Damnation: Hell Breaks Loose

Helpful Hints ... and more...

There aren't a lot of tactics involved where the enemy AI is concerned - once they spot you, it's mostly a mad dash towards you to bash your brains out. The more interesting fights come where the level designers have placed rifle wielding baddies on high ground and a few grunts to keep you hopping down below. There are only a handful of ambushes... something I'd like to see a bit more of. One part I really enjoyed was sneaking up on your unsuspecting victims to overhear their sometimes humorous (and colorful) conversations before I laid waste to them. It adds a bit of polish and personalization to the overall experience. In some cases, you are presented with the opportunity to sneak past the otherwise occupied soldiers and prisoners to continue your quest in peace. In all cases, strategic Spirit Walking adds a great dimension to the game.

The enemy models are a mixed bag. They move a little jerkily, but are detailed, though a tad crude. The Automen, the robots manufactured for the war, are very creatively envisioned. I love the low-tech and the flapping vents that mimic a heart beat.

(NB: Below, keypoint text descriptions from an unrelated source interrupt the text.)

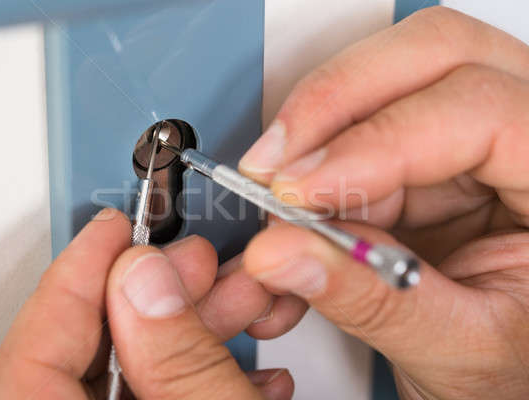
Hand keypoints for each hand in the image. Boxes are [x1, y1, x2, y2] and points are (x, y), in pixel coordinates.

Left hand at [0, 209, 296, 399]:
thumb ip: (181, 358)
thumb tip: (145, 278)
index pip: (34, 349)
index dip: (76, 274)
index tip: (110, 228)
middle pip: (90, 351)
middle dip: (156, 292)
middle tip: (195, 261)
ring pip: (135, 371)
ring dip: (196, 330)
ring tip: (246, 302)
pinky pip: (160, 399)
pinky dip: (202, 374)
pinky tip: (251, 367)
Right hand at [238, 6, 528, 399]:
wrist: (514, 377)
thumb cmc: (521, 370)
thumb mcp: (461, 350)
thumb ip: (374, 300)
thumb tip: (285, 254)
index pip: (477, 109)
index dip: (375, 142)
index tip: (299, 191)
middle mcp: (527, 134)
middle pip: (432, 53)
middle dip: (334, 102)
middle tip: (273, 164)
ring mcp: (472, 137)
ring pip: (384, 79)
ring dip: (315, 135)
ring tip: (278, 198)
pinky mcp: (424, 153)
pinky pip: (356, 128)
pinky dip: (314, 166)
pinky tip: (298, 210)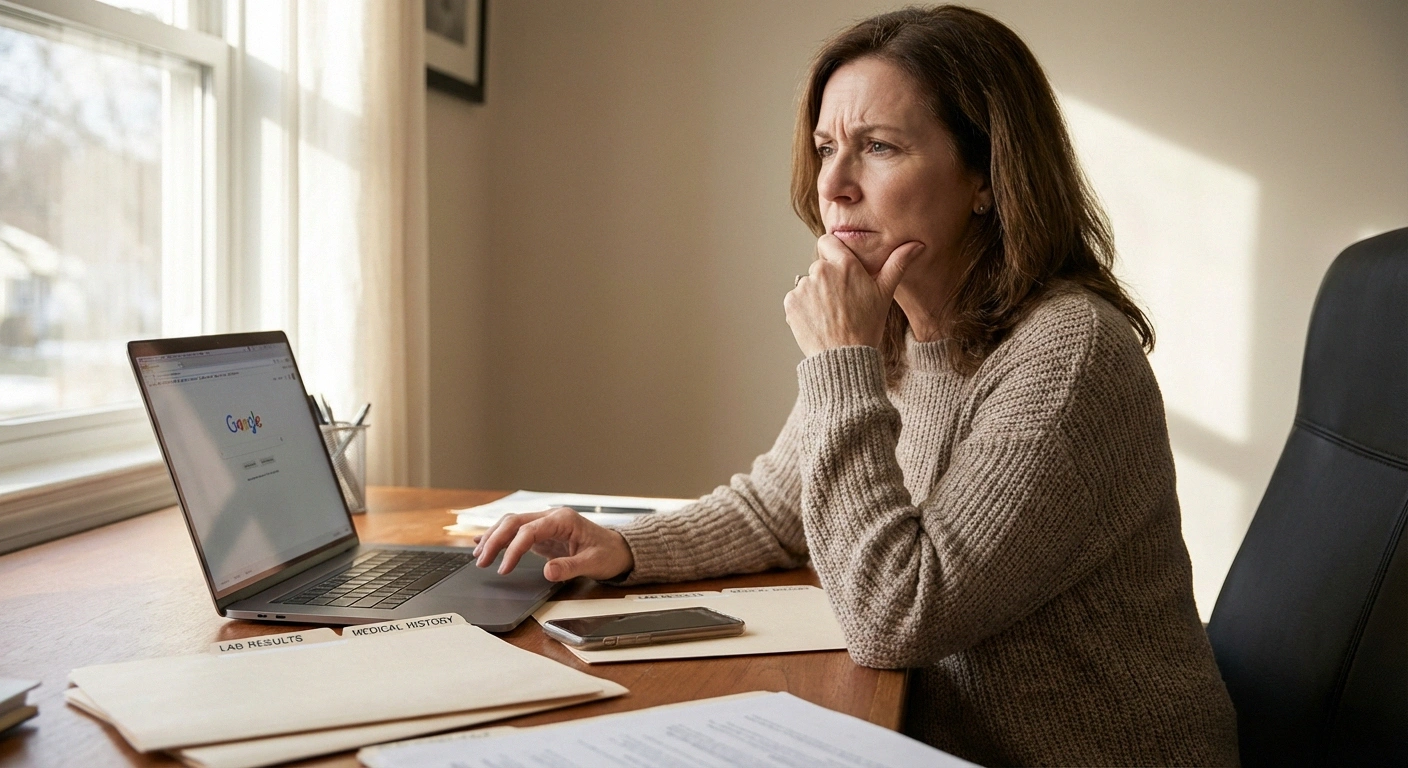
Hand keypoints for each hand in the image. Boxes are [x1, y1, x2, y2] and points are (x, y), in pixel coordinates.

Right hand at [472, 507, 633, 581]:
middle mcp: (551, 517)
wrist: (618, 550)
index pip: (529, 531)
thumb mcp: (593, 564)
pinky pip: (517, 531)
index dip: (513, 549)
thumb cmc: (608, 553)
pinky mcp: (543, 533)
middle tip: (481, 561)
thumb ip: (570, 567)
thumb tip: (548, 572)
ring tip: (478, 554)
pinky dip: (500, 537)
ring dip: (493, 537)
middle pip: (515, 522)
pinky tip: (484, 541)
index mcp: (563, 520)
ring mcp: (546, 524)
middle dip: (495, 540)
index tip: (503, 569)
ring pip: (512, 524)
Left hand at [784, 235, 923, 356]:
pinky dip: (803, 308)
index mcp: (845, 264)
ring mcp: (804, 286)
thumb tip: (917, 245)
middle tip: (841, 302)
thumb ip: (897, 264)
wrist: (844, 357)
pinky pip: (796, 299)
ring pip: (808, 284)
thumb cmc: (867, 326)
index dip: (833, 254)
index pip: (828, 241)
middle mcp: (821, 271)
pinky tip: (818, 321)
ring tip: (830, 315)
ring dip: (815, 295)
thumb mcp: (885, 294)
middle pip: (820, 266)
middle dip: (828, 280)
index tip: (840, 270)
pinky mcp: (791, 302)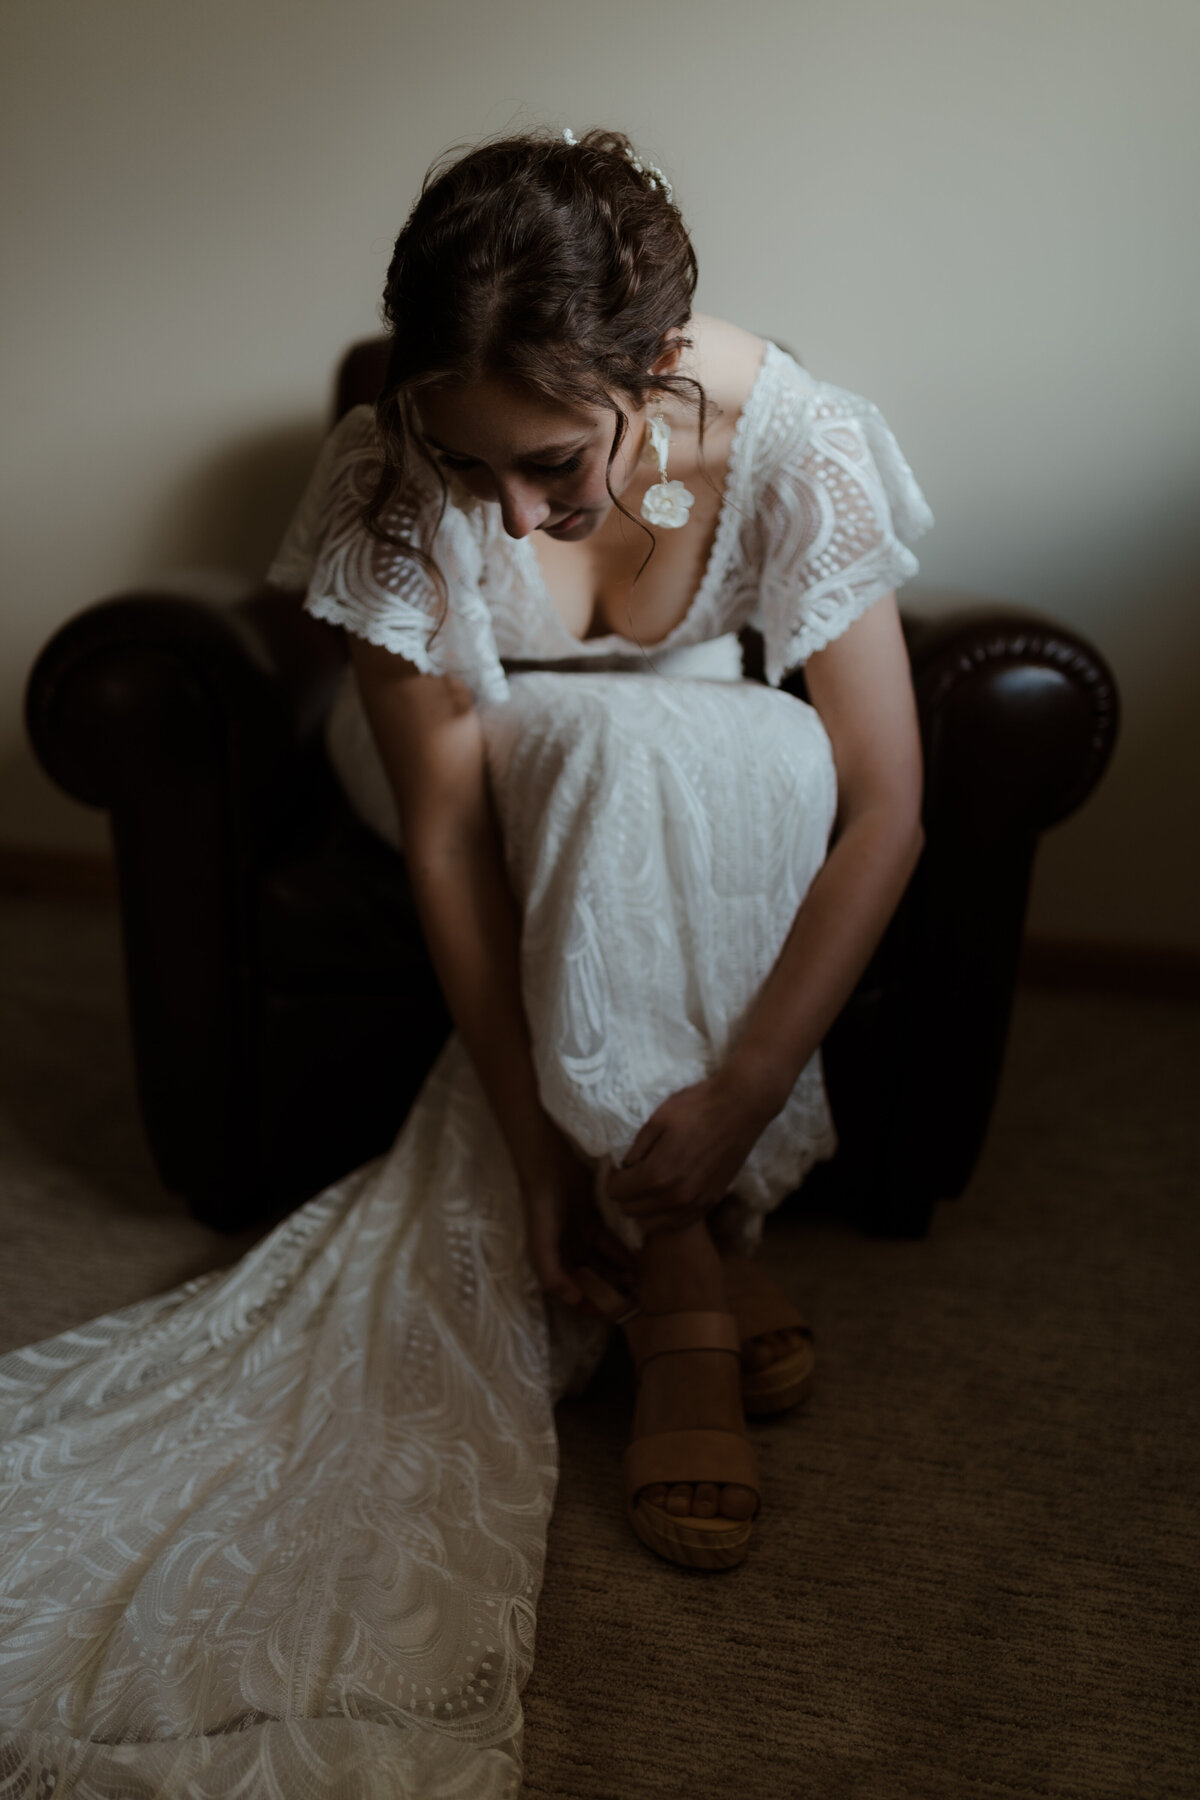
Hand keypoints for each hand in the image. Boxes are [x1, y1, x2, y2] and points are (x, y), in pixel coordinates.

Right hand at [520, 1135, 632, 1311]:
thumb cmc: (542, 1206)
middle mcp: (566, 1255)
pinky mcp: (593, 1222)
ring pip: (604, 1266)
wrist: (550, 1165)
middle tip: (636, 1300)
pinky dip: (622, 1254)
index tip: (615, 1315)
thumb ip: (552, 1274)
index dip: (593, 1308)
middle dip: (612, 1293)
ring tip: (640, 1282)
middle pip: (592, 1283)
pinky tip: (637, 1260)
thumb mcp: (542, 1242)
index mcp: (552, 1264)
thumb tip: (575, 1302)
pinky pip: (611, 1245)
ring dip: (620, 1276)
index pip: (574, 1296)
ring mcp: (581, 1239)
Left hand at [606, 1064, 779, 1234]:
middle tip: (632, 1174)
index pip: (615, 1192)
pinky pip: (676, 1223)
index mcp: (657, 1174)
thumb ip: (636, 1150)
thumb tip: (624, 1169)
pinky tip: (666, 1196)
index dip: (613, 1178)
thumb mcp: (656, 1120)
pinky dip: (664, 1215)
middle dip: (625, 1193)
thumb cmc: (697, 1108)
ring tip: (648, 1185)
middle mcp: (675, 1197)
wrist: (740, 1108)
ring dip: (643, 1207)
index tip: (619, 1165)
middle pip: (630, 1211)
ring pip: (651, 1223)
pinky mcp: (710, 1203)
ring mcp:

The level design is mostly very good. It is almost always clear where you are to go next and the pre-level "fly-throughs" help quite a bit in this department. In some cases, you are presented with a pop-up tip to introduce a new type of puzzle. There isn't a great variety in design - it's mostly wood, steel, and rock with evening skyboxes and fall foliage scattered about. What does make the levels interesting are the locations - high atop ridges, on top of a prison wall, underground caverns, and in junk-littered clearings. The ability to see "next-level" landmarks from your current level's skybox gives the game a real sense of continuity and lends a touch of professionalism.

Throughout your mission you will encounter a number of different objectives to accomplish. Sure, there's a lot of flipping switches, but at least the puzzles are varied. Mostly you'll be using third person to accomplish the puzzles and to navigate as your field of vision is much greater than in weapons mode. Only a few of the puzzles were very difficult, something I'd like to see expanded upon in the full version.

What is all of this talk about "full version" you say? Well, Damnation is essentially a demo for a full game - and as such it falls short as a full modification. It's short and sweet with an "ending" that hints at even more interesting twists. A few hours of singleplayer fun is what you'll get here. The Blue Omega team is, understandably, using the Make Something Unreal Contest to get its foot into the videogame industry. I'd say they're off to a good start. There's some polishing to do - I'd like to see a greater variety in enemy combatant models, several more weapons, a little more variety in level design, and a few more scripted events. Basically, what I'm saying is that I want more. But that's more or less what they were out to do, isn't it?

As an Unreal Tournament 2004 modification, I can't help but recommend that you immediately download Damnation. Understand that you are getting a singleplayer alpha demo of a full game - albeit a very promising and entertaining one. There's really nothing else like it.